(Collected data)
⁂

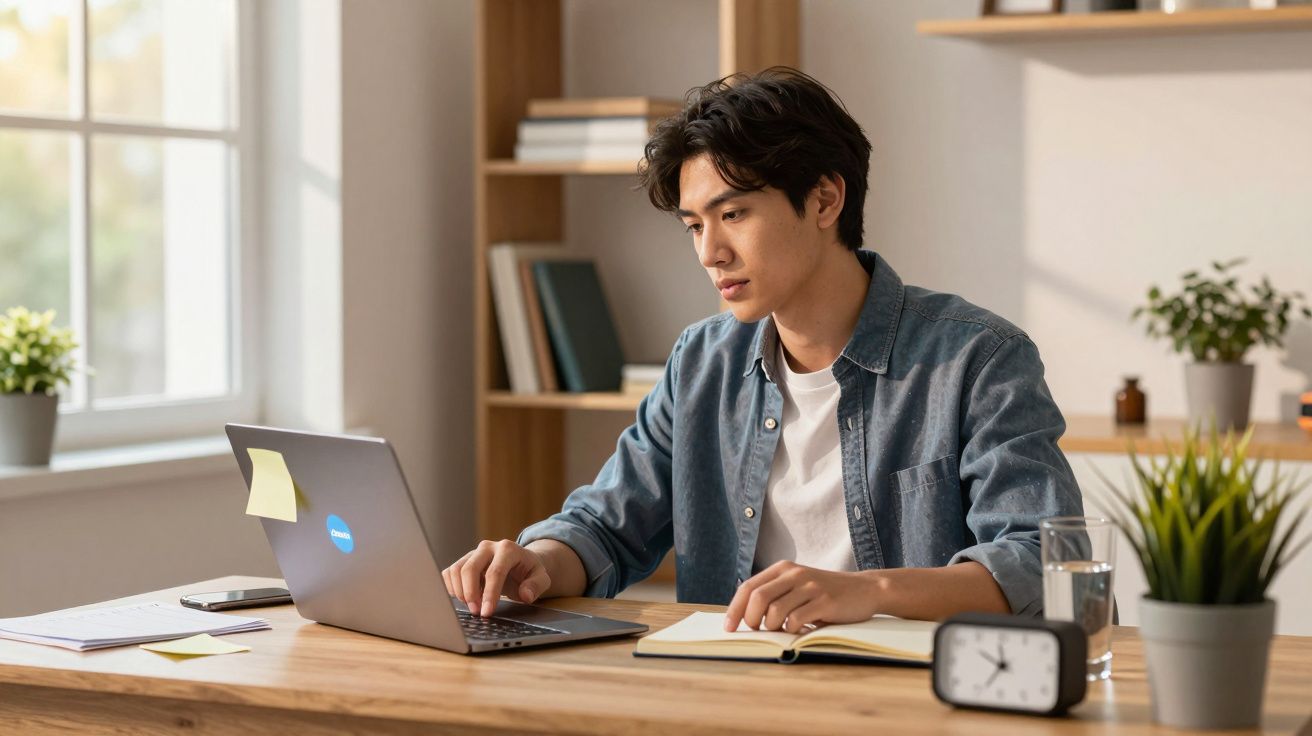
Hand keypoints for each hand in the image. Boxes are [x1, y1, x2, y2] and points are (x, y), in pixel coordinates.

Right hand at [442, 539, 550, 616]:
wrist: (521, 562)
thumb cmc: (529, 571)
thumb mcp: (541, 578)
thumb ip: (536, 585)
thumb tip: (526, 595)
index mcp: (508, 549)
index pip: (495, 572)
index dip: (489, 594)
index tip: (487, 613)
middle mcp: (488, 547)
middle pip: (470, 569)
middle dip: (470, 594)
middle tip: (476, 613)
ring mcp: (473, 553)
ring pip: (456, 570)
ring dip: (460, 592)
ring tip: (472, 607)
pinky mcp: (463, 560)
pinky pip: (449, 573)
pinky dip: (452, 588)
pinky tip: (464, 599)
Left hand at [723, 561, 878, 632]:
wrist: (864, 589)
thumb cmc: (825, 593)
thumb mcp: (797, 585)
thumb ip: (775, 594)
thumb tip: (744, 616)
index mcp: (783, 568)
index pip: (748, 587)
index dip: (735, 609)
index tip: (728, 628)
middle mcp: (794, 573)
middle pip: (757, 598)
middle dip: (751, 620)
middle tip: (757, 631)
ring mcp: (810, 586)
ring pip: (775, 612)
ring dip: (773, 628)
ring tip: (782, 631)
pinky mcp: (824, 601)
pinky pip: (796, 620)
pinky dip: (792, 631)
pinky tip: (799, 631)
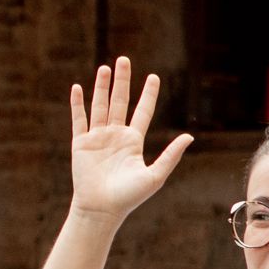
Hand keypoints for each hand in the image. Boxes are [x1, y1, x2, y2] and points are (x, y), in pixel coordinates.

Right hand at [67, 58, 191, 223]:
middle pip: (120, 102)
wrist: (102, 209)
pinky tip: (78, 88)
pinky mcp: (81, 143)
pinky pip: (79, 119)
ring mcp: (97, 138)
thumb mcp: (155, 175)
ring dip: (101, 87)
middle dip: (122, 81)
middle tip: (124, 60)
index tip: (153, 77)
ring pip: (100, 106)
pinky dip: (78, 104)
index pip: (142, 111)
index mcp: (133, 141)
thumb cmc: (129, 196)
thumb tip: (189, 136)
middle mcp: (115, 135)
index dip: (148, 94)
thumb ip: (171, 155)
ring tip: (105, 68)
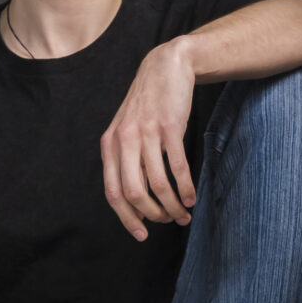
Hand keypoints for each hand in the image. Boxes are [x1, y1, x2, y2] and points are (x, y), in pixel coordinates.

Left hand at [100, 37, 197, 240]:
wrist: (165, 67)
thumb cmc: (147, 106)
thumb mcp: (126, 131)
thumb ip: (126, 161)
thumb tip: (134, 203)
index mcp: (110, 145)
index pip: (112, 192)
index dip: (127, 218)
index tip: (142, 235)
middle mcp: (124, 140)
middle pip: (133, 193)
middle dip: (152, 215)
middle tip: (168, 222)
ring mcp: (147, 133)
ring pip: (158, 184)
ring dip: (172, 205)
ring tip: (183, 214)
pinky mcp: (170, 126)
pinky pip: (177, 167)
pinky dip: (185, 187)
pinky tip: (191, 197)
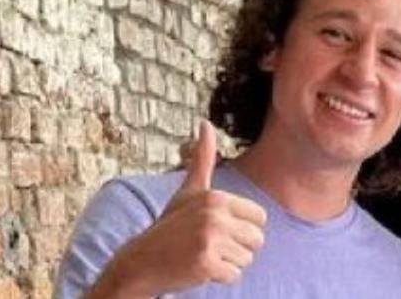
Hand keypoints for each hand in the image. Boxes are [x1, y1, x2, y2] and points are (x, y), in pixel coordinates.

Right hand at [87, 120, 267, 297]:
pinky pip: (233, 276)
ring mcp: (211, 239)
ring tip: (203, 255)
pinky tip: (199, 269)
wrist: (140, 261)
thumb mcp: (188, 190)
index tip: (218, 229)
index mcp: (217, 197)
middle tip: (210, 245)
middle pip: (257, 240)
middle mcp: (215, 215)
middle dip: (238, 248)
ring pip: (247, 259)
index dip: (242, 228)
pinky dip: (219, 278)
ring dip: (228, 264)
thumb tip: (205, 123)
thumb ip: (202, 159)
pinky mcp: (206, 263)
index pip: (260, 218)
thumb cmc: (170, 226)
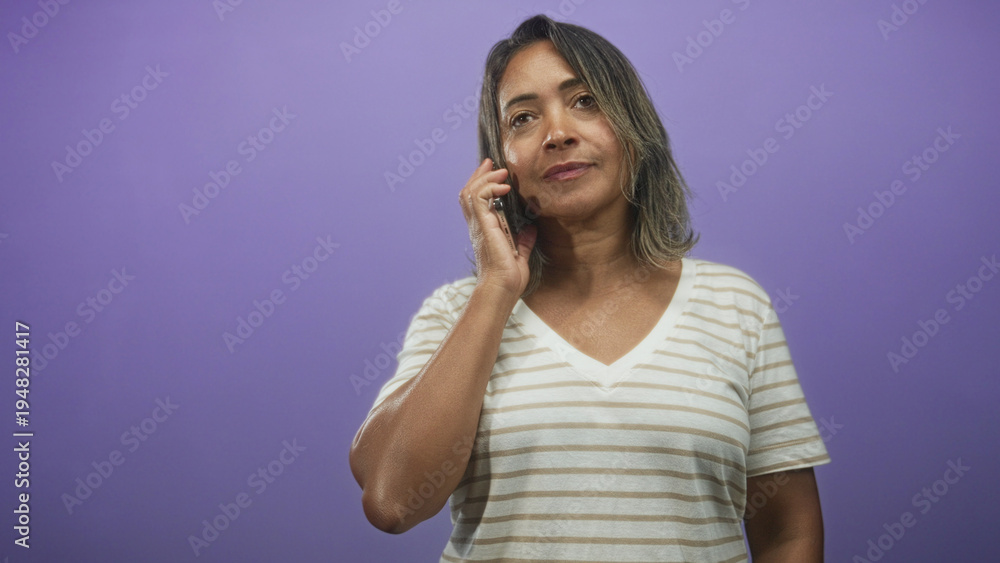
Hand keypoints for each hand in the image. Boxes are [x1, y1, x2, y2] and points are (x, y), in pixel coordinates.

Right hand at [459, 158, 536, 296]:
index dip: (482, 183)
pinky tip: (504, 186)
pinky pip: (480, 198)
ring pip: (471, 191)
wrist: (502, 288)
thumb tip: (531, 228)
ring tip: (500, 171)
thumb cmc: (509, 278)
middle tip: (491, 163)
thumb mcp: (520, 255)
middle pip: (469, 192)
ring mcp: (478, 225)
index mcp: (484, 231)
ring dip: (485, 177)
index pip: (476, 202)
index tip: (493, 171)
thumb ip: (524, 241)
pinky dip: (490, 187)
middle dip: (479, 174)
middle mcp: (477, 226)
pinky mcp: (483, 225)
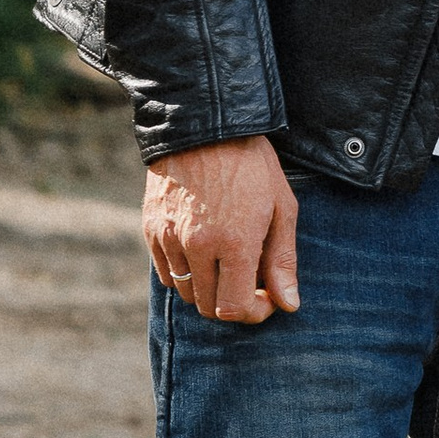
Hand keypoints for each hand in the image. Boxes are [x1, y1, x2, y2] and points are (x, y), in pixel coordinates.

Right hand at [143, 137, 300, 325]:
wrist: (205, 124)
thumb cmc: (251, 164)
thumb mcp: (280, 207)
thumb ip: (282, 260)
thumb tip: (288, 305)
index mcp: (234, 243)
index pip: (233, 309)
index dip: (253, 313)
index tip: (265, 298)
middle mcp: (197, 246)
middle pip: (209, 307)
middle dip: (232, 304)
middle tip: (250, 285)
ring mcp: (169, 238)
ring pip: (186, 292)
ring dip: (209, 289)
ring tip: (227, 264)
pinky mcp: (150, 228)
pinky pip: (166, 272)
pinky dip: (185, 273)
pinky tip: (203, 252)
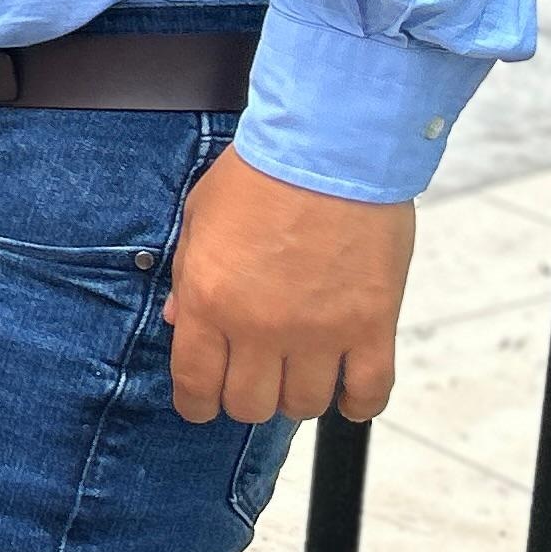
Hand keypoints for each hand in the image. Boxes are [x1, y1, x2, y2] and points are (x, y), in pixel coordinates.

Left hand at [165, 149, 415, 424]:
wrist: (330, 146)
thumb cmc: (261, 173)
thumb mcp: (199, 218)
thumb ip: (187, 277)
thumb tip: (180, 321)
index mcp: (211, 301)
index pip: (197, 385)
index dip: (198, 404)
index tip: (204, 403)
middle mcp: (261, 326)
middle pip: (251, 405)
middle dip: (247, 397)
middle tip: (256, 375)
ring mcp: (319, 331)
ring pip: (305, 404)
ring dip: (298, 394)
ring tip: (300, 369)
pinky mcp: (371, 324)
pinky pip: (368, 391)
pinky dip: (358, 402)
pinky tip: (348, 390)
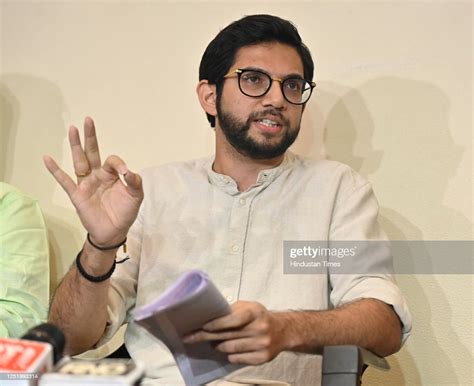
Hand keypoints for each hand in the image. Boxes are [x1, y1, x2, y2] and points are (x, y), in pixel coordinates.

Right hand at [43, 117, 143, 245]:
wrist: (114, 232)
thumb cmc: (125, 212)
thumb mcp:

⁂

[Problem requirements]: Wherever the string "Right" occurs in the records, copy the line it is in.

[Answer for the task]:
Right hand at [442, 539, 550, 616]:
Right hand at [67, 58, 191, 223]:
Right hand at [87, 120, 267, 297]:
Right hand at [459, 158, 536, 296]:
Right hand at [143, 137, 300, 325]:
Right hand at [43, 117, 143, 245]:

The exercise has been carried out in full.